Measuring how much lost a skimmer with no maintenance at all
We have recently favourably reviewed the UltraReef UKS 180 skimmer (review) and for the occasion we were able to measure the loss of
efficiency caused by poor maintenance.
Article available also in: italian
Let’s be clear, most people don’t practice regular maintenance on their skimmers. They simply clean the glass, which is the bare minimum, and little else. At best they clean the injector.

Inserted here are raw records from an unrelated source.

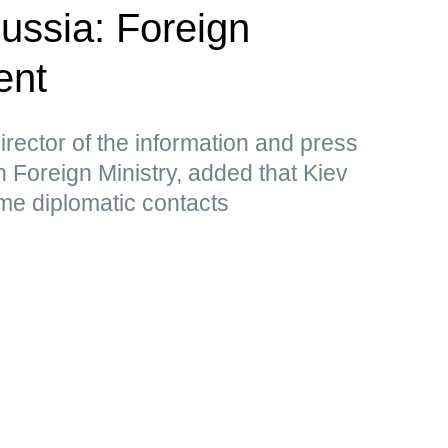
Russia: Foreign
ent
rector of the information and press
 Foreign Ministry, added that Kiev
me diplomatic contacts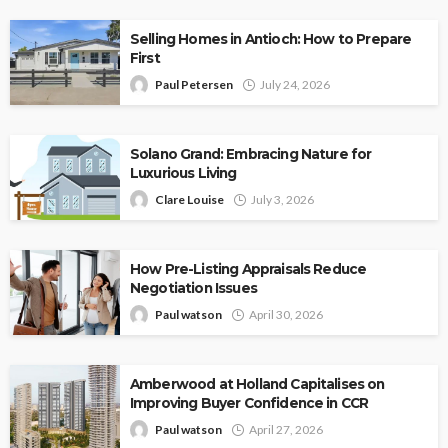
Selling Homes in Antioch: How to Prepare
First
Paul Petersen
July 24, 2026
Solano Grand: Embracing Nature for
Luxurious Living
Clare Louise
July 3, 2026
How Pre-Listing Appraisals Reduce
Negotiation Issues
Paul watson
April 30, 2026
Amberwood at Holland Capitalises on
Improving Buyer Confidence in CCR
Paul watson
April 27, 2026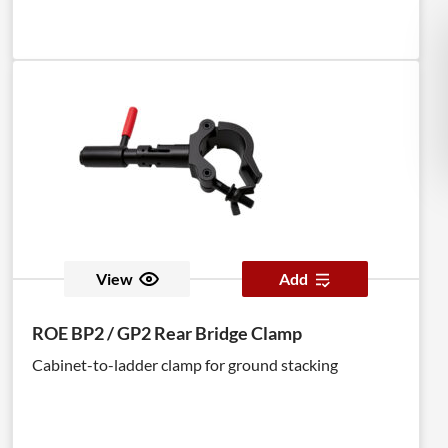
View
Add
ROE BP2 / GP2 Rear Bridge Clamp
Cabinet-to-ladder clamp for ground stacking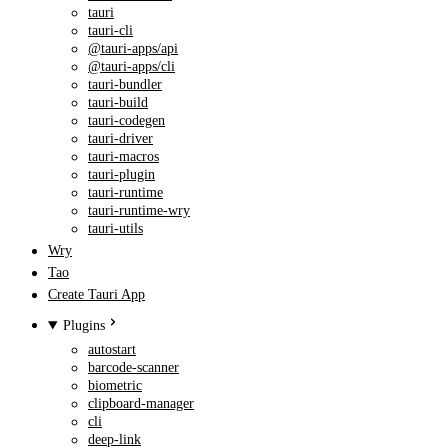
tauri
tauri-cli
@tauri-apps/api
@tauri-apps/cli
tauri-bundler
tauri-build
tauri-codegen
tauri-driver
tauri-macros
tauri-plugin
tauri-runtime
tauri-runtime-wry
tauri-utils
Wry
Tao
Create Tauri App
Plugins
autostart
barcode-scanner
biometric
clipboard-manager
cli
deep-link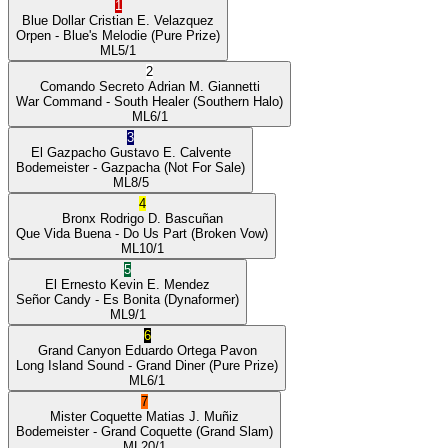
1
Blue Dollar
Cristian E. Velazquez
Orpen
- Blue's Melodie
(Pure Prize)
ML
5/1
2
Comando Secreto
Adrian M. Giannetti
War Command
- South Healer
(Southern Halo)
ML
6/1
3
El Gazpacho
Gustavo E. Calvente
Bodemeister
- Gazpacha
(Not For Sale)
ML
8/5
4
Bronx
Rodrigo D. Bascuñan
Que Vida Buena
- Do Us Part
(Broken Vow)
ML
10/1
5
El Ernesto
Kevin E. Mendez
Señor Candy
- Es Bonita
(Dynaformer)
ML
9/1
6
Grand Canyon
Eduardo Ortega Pavon
Long Island Sound
- Grand Diner
(Pure Prize)
ML
6/1
7
Mister Coquette
Matias J. Muñiz
Bodemeister
- Grand Coquette
(Grand Slam)
ML
20/1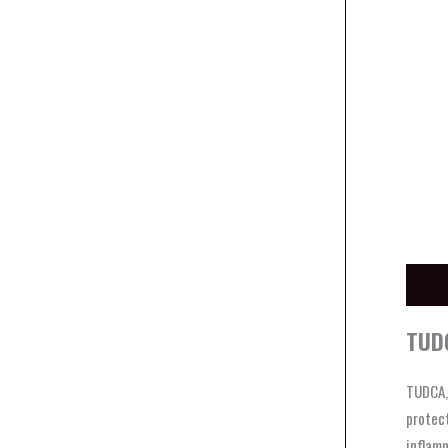
Descri
TUDC
TUDCA, 
protect
inflamm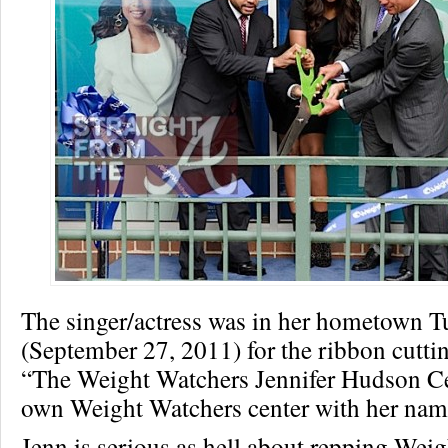
The singer/actress was in her hometown T
(September 27, 2011) for the ribbon cutti
“The Weight Watchers Jennifer Hudson Ce
own Weight Watchers center with her name
Jenn is serious as hell about repping Wei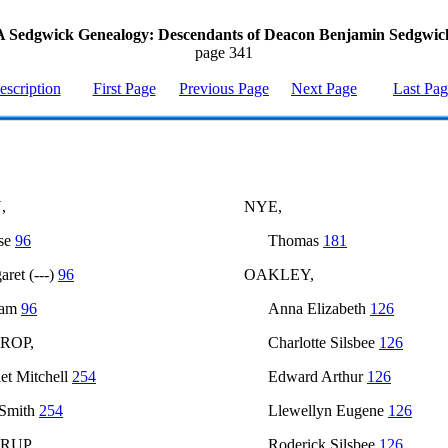
A Sedgwick Genealogy: Descendants of Deacon Benjamin Sedgwic
page 341
escription
First Page
Previous Page
Next Page
Last Pa
,
NYE,
se
96
Thomas
181
aret (---)
96
OAKLEY,
iam
96
Anna Elizabeth
126
ROP,
Charlotte Silsbee
126
iet Mitchell
254
Edward Arthur
126
 Smith
254
Llewellyn Eugene
126
RUP,
Roderick Silsbee
126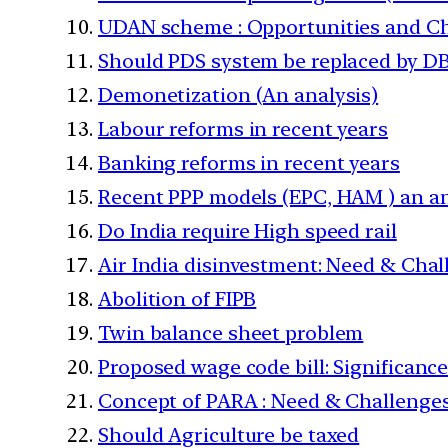
UDAN scheme : Opportunities and C
Should PDS system be replaced by D
Demonetization (An analysis)
Labour reforms in recent years
Banking reforms in recent years
Recent PPP models (EPC, HAM ) an an
Do India require High speed rail
Air India disinvestment: Need & Cha
Abolition of FIPB
Twin balance sheet problem
Proposed wage code bill: Significance
Concept of PARA : Need & Challenge
Should Agriculture be taxed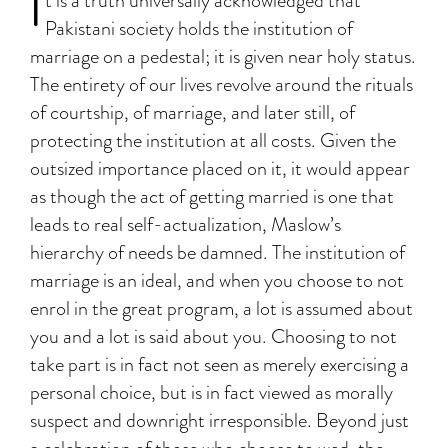
I
t is a truth universally acknowledged that
Pakistani society holds the institution of
marriage on a pedestal; it is given near holy status.
The entirety of our lives revolve around the rituals
of courtship, of marriage, and later still, of
protecting the institution at all costs. Given the
outsized importance placed on it, it would appear
as though the act of getting married is one that
leads to real self-actualization, Maslow’s
hierarchy of needs be damned. The institution of
marriage is an ideal, and when you choose to not
enrol in the great program, a lot is assumed about
you and a lot is said about you. Choosing to not
take part is in fact not seen as merely exercising a
personal choice, but is in fact viewed as morally
suspect and downright irresponsible. Beyond just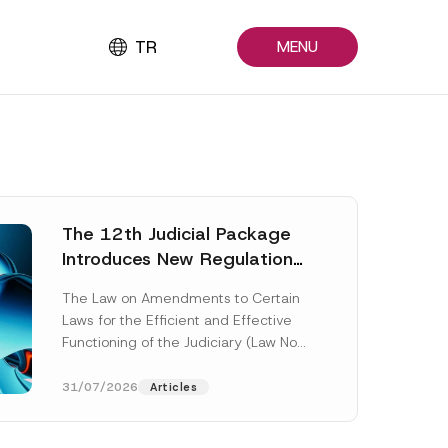
TR
MENU
The 12th Judicial Package
Introduces New Regulations
Across Many Fields
The Law on Amendments to Certain
Laws for the Efficient and Effective
Functioning of the Judiciary (Law No.
7589) (the “Law“) adopted by...
[Read More]
31/07/2026
Articles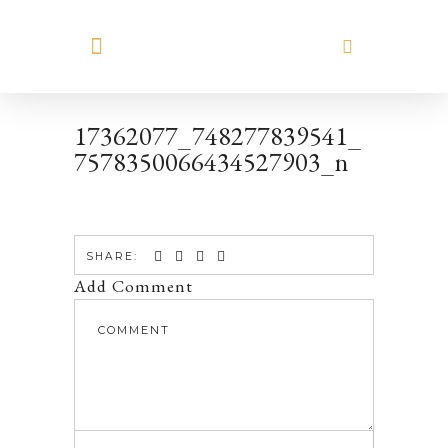
MEET HILARY
17362077_748277839541_
7578350066434527903_n
SHARE:
Add Comment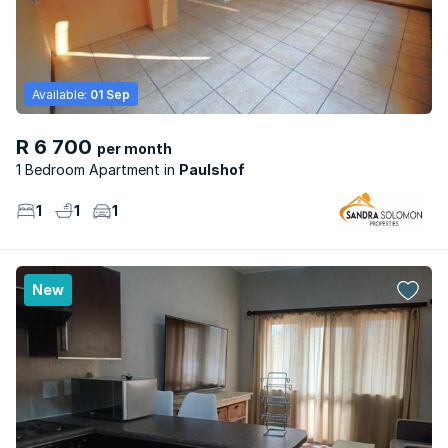
Available:
01 Sep
R 6 700
per month
1 Bedroom Apartment
Paulshof
1
1
1
New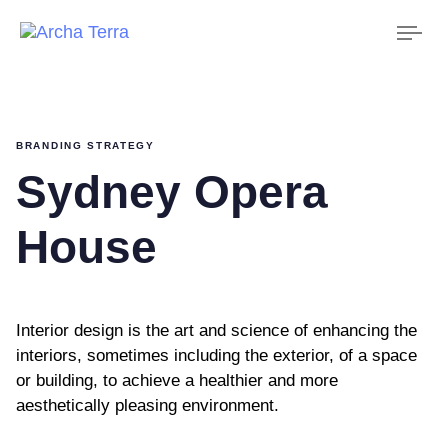
Tog
nav
BRANDING STRATEGY
Sydney Opera
House
Interior design is the art and science of enhancing the
interiors, sometimes including the exterior, of a space
or building, to achieve a healthier and more
aesthetically pleasing environment.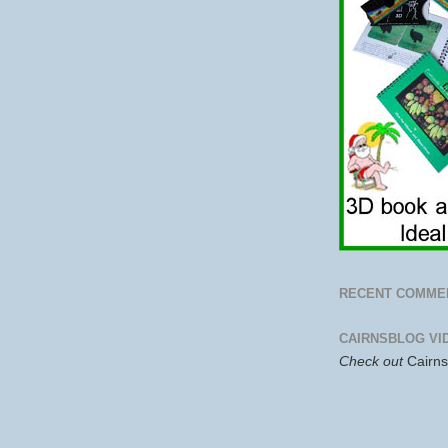
RECENT COMME
CAIRNSBLOG VI
Check out
Cairn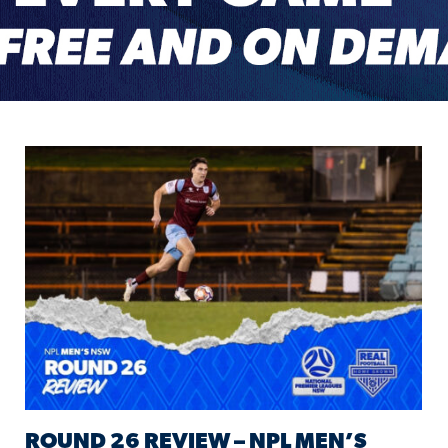
ROUND 26 REVIEW – NPL MEN’S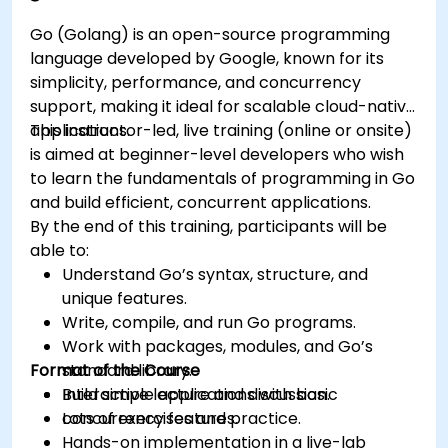
Go (Golang) is an open-source programming
language developed by Google, known for its
simplicity, performance, and concurrency
support, making it ideal for scalable cloud-native
applications.
This instructor-led, live training (online or onsite)
is aimed at beginner-level developers who wish
to learn the fundamentals of programming in Go
and build efficient, concurrent applications.
By the end of this training, participants will be
able to:
Understand Go’s syntax, structure, and
unique features.
Write, compile, and run Go programs.
Work with packages, modules, and Go’s
Format of the Course
standard library.
Build simple applications with basic
Interactive lecture and discussion.
concurrency features.
Lots of exercises and practice.
Hands-on implementation in a live-lab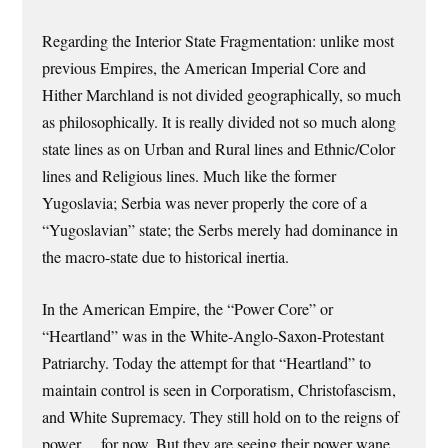
Regarding the Interior State Fragmentation: unlike most
previous Empires, the American Imperial Core and
Hither Marchland is not divided geographically, so much
as philosophically. It is really divided not so much along
state lines as on Urban and Rural lines and Ethnic/Color
lines and Religious lines. Much like the former
Yugoslavia; Serbia was never properly the core of a
“Yugoslavian” state; the Serbs merely had dominance in
the macro-state due to historical inertia.
In the American Empire, the “Power Core” or
“Heartland” was in the White-Anglo-Saxon-Protestant
Patriarchy. Today the attempt for that “Heartland” to
maintain control is seen in Corporatism, Christofascism,
and White Supremacy. They still hold on to the reigns of
power… for now. But they are seeing their power wane,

But cleaning the pump is one of those incredibly important issues.
As I was saying at the opening, when we took the skimmer’s measurements we noticed that the measured values were not the ones claimed by the company. That’s why we took some time to figure out what had happened. But the first thing that came to our mind was to deep-clean the pump, both injector and impeller.
The injector can in fact get clogged up by calcium and salt deposits, decreasing the inlet air. To keep it clean you just have to let the air tube drink a glass of osmosis water once a month. You can find the complete procedure in this article.
The second point concerns the foaming pump. During the functioning it may happen that a small snail, a calcium deposit, or a pebble ends up on the impeller, and the apparently insignificant issue can bring the foamer to have a drastic inlet air drop.
But I did tell you I would quantify the differences. Here they are. The maintenance-free foamer had an air inlet reduced to roughly 430+10%=~470 l/h
Once conducted the cleaning, we went back to measuring 730+10%=~803 l/h
Non conducting maintenance brought to a inlet air drop of 41%!!! A more than significant difference.
Clean your pump and your foamer’s injector often. The injector once a month, and the pump once every six months. Keep in mind that if you clean it once every three months, your foamer will only be kept in better efficiency.
Or you can acquire an inlet air measurer, like the Sander we are using, so that you can understand when the pump has to be cleaned.